Matilda, the 7-year-old daughter of wealthy Baron Carl Gustav Wrede, governor of the Finland province of Vasa, stood on the balcony of her family’s manor home looking out at the beautiful gardens. One of her favorite things to watch was the blacksmith who had a shop on the property. This day she was especially interested because her own horse was being shoed.

But then she heard some unexpected noise. Two men brought a third man to the blacksmith and Matilda watched as the blacksmith wrapped a hot piece of melting iron around the man’s leg and held it there until it cooled. The cuff was attached to the chain. Matilda screamed. She knew that her father used chain gangs to take care of the gardens, but she had no idea how cruel this was.

Throughout her childhood, she thought about the convicts, often sneaking food to them as they worked on her father’s property.

At age 19, Matilda trusted Christ at a revival meeting and the neediness of the prisoners instantly became her life’s work. Her father (being high up in government) wrote a letter getting her into any prison to visit. Immediately, Matilda began visiting convicts, daring to go into cells of criminal’s – even murderers – where others feared to go.

Matilda saw their loneliness and their sense that no one cared. She spread the gospel message that they were loved. She even ate as if she were a prisoner because she saw herself as no better than they were in spite of her rich heritage.

At first her father was distressed that his daughter would turn her back on her wealth and spend her time in prison. He retired as governor because he thought if he moved her away from the prison, she would lose interest. That didn’t work. She continued to visit the prisons and began traveling around Finland to visit other prisons, too. Eventually her father understood her mission and in a large part, financed her life’s ministry.
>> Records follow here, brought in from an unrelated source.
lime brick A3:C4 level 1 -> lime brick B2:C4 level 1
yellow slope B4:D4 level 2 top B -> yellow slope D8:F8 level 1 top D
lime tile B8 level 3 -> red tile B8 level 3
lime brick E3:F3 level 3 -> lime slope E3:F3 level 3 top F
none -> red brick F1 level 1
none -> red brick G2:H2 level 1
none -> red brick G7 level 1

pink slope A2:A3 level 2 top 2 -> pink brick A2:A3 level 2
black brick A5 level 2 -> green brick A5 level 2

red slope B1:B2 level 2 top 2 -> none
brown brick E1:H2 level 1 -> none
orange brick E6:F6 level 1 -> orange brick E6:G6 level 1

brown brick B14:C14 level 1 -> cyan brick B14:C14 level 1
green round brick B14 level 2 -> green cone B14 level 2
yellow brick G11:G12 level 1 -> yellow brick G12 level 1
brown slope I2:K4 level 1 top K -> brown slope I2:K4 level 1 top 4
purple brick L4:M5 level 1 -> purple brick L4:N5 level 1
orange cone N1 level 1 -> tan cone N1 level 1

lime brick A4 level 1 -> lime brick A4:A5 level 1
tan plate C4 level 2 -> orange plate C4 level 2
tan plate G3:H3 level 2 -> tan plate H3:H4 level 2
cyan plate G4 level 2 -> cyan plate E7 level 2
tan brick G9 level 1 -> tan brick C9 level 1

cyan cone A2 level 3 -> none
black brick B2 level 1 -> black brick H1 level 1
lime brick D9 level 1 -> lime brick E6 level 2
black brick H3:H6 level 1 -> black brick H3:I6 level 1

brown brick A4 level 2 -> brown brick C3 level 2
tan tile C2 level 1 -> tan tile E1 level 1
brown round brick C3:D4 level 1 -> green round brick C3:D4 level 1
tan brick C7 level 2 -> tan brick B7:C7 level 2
Matilda became so important to the prisoners of Finland that she was invited to participate in the International Prisoners Congress in Russia. There, she realized that the other attendees were concerned about the salaries and conditions of the prison officers and guards and not the prisoners themselves. She loved the prisoners.

Soon she was known as “the angel of the prison.”

After working in the prisons for many years, the Finnish government changed and suddenly she was locked out and not allowed to visit the men she had worked with so long. But, she continued fighting for their rights.

Even those who do not admire her desire to share the gospel with the convicts, credit Matilda with reforming the Finnish prisons.

From the time she was a young girl, she was a bold, brave and beautiful woman who loved the Lord.